#### [TASK OBJECTIVE]
Give back the lines below exactly, but do not include any pictures.

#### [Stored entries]

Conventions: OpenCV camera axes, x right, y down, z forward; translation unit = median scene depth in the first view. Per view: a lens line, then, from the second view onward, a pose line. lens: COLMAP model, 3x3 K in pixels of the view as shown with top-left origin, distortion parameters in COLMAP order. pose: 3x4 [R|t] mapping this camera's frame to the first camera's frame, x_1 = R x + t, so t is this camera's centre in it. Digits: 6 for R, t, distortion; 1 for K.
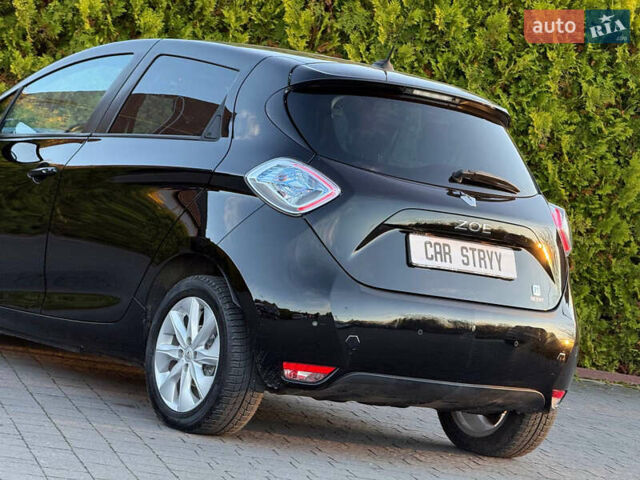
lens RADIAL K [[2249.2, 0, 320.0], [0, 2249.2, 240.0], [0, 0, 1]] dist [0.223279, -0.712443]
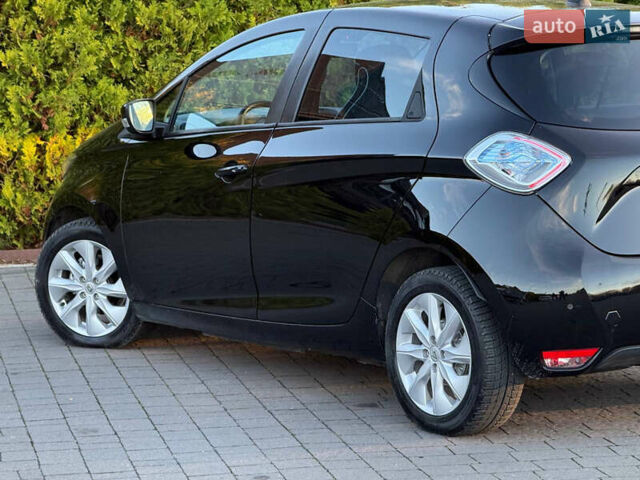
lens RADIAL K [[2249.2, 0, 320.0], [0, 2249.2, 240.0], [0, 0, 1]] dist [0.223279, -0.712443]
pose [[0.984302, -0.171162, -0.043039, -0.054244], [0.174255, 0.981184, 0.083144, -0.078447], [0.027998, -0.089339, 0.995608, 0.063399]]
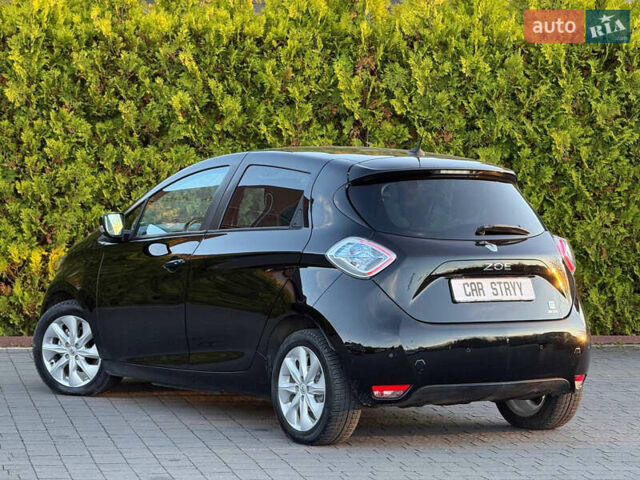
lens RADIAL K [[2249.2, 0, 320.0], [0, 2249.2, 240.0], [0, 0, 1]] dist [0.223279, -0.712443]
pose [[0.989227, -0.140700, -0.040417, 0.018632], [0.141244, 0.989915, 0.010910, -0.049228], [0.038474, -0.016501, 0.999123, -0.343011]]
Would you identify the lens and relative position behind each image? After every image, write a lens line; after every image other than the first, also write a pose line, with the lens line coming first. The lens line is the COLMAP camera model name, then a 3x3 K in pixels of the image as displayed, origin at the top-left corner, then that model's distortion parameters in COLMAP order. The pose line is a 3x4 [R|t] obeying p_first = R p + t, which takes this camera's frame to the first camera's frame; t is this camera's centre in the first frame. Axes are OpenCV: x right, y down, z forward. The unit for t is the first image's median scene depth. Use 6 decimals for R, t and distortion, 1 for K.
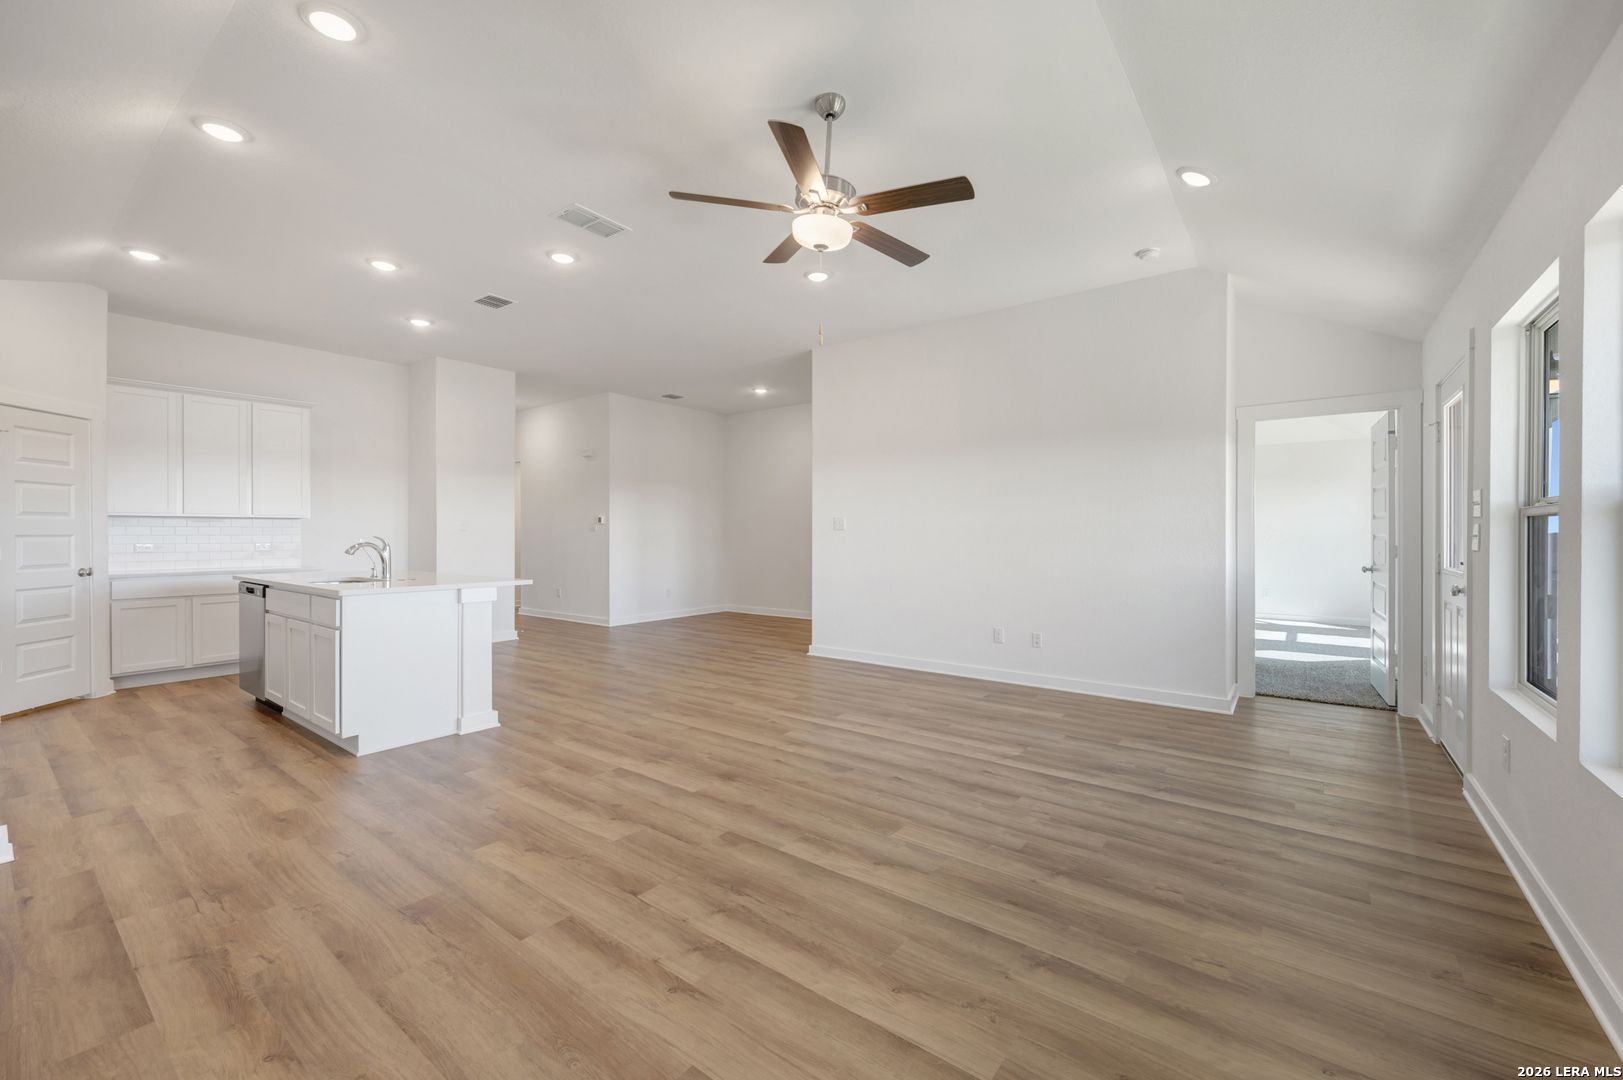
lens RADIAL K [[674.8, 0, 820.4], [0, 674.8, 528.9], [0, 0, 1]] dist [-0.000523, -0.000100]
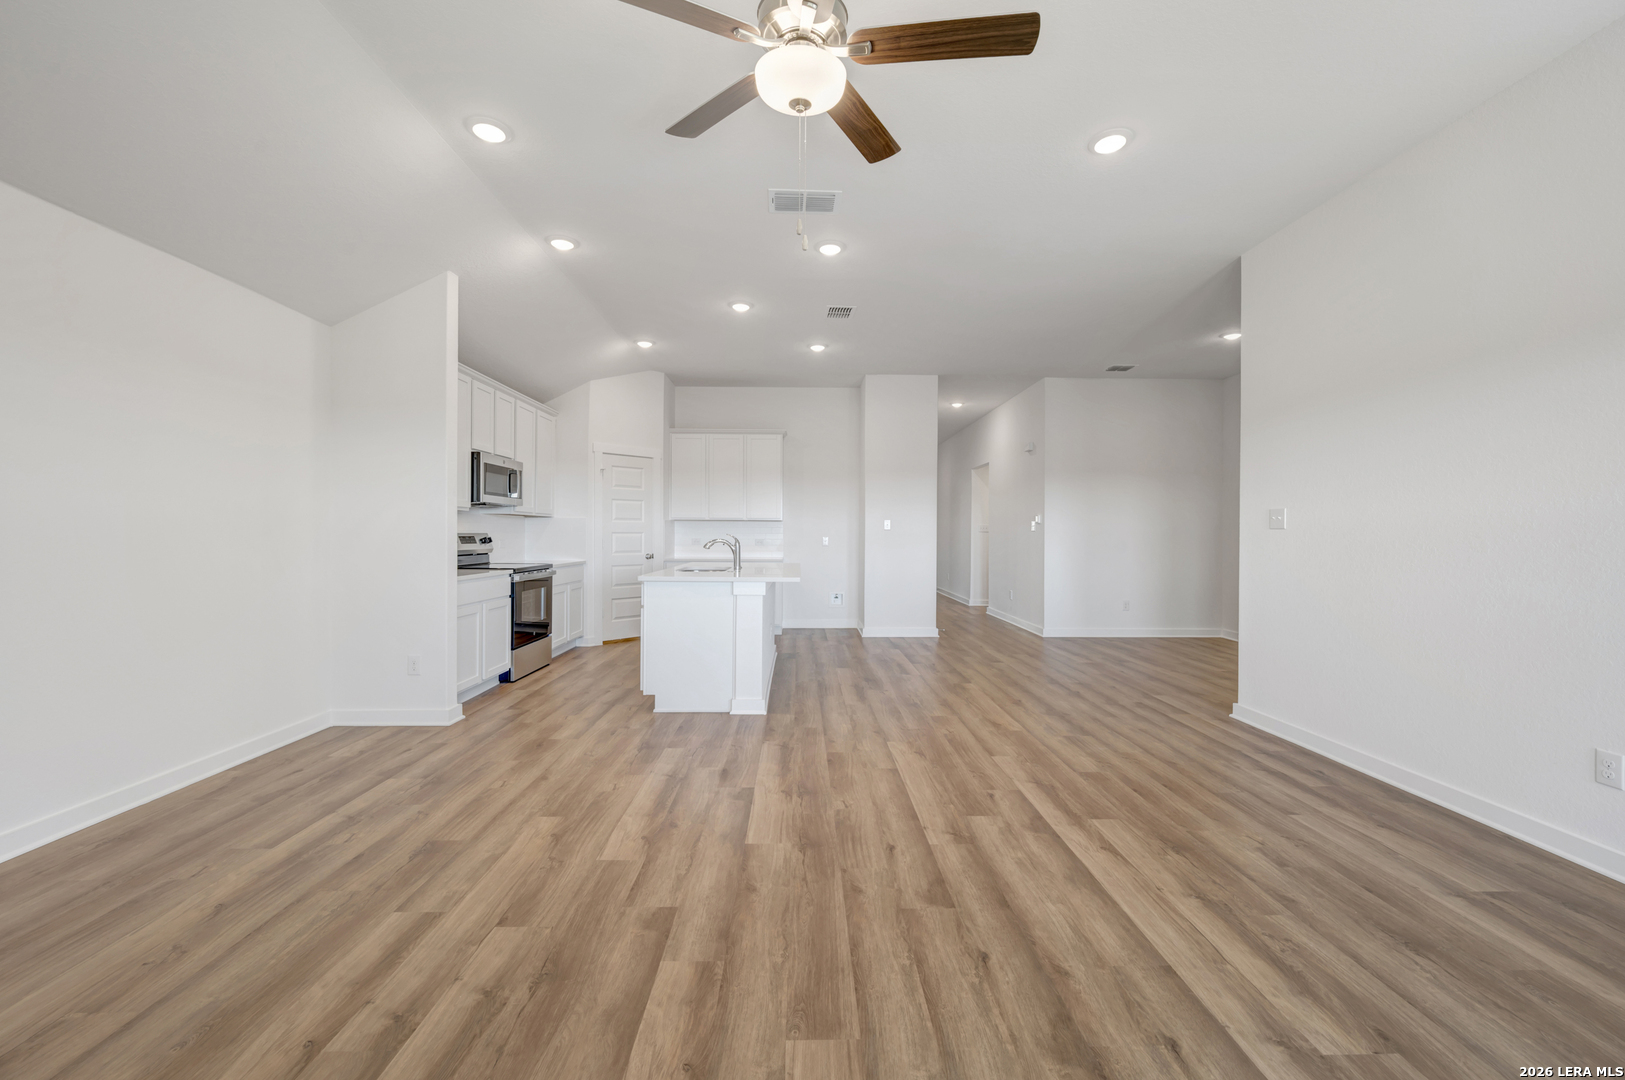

#### [YOUR SOLUTION]
Conventions: OpenCV camera axes, x right, y down, z forward; translation unit = median scene depth in the first view. Per view: a lens line, then, from the second view onward, a pose line. lens: COLMAP model, 3x3 K in pixels of the view as shown with top-left origin, distortion parameters in COLMAP order. pose: 3x4 [R|t] mapping this camera's frame to the first camera's frame, x_1 = R x + t, so t is this camera's centre in it. Digits: 6 for R, t, distortion; 1 for K.
lens RADIAL K [[2249.2, 0, 320.0], [0, 2249.2, 240.0], [0, 0, 1]] dist [0.223279, -0.712443]
lens RADIAL K [[2249.2, 0, 320.0], [0, 2249.2, 240.0], [0, 0, 1]] dist [0.223279, -0.712443]
pose [[0.984302, -0.171162, -0.043039, -0.054244], [0.174255, 0.981184, 0.083144, -0.078447], [0.027998, -0.089339, 0.995608, 0.063399]]
lens RADIAL K [[2249.2, 0, 320.0], [0, 2249.2, 240.0], [0, 0, 1]] dist [0.223279, -0.712443]
pose [[0.989227, -0.140700, -0.040417, 0.018632], [0.141244, 0.989915, 0.010910, -0.049228], [0.038474, -0.016501, 0.999123, -0.343011]]
Would you identify the lens and relative position behind each image? After every image, write a lens line; after every image other than the first, also write a pose line, with the lens line coming first. The lens line is the COLMAP camera model name, then a 3x3 K in pixels of the image as displayed, origin at the top-left corner, then that model's distortion parameters in COLMAP order. The pose line is a 3x4 [R|t] obeying p_first = R p + t, which takes this camera's frame to the first camera's frame; t is this camera's centre in the first frame. Axes are OpenCV: x right, y down, z forward. The unit for t is the first image's median scene depth. Use 6 decimals for R, t and distortion, 1 for K.
lens RADIAL K [[674.8, 0, 820.4], [0, 674.8, 528.9], [0, 0, 1]] dist [-0.000523, -0.000100]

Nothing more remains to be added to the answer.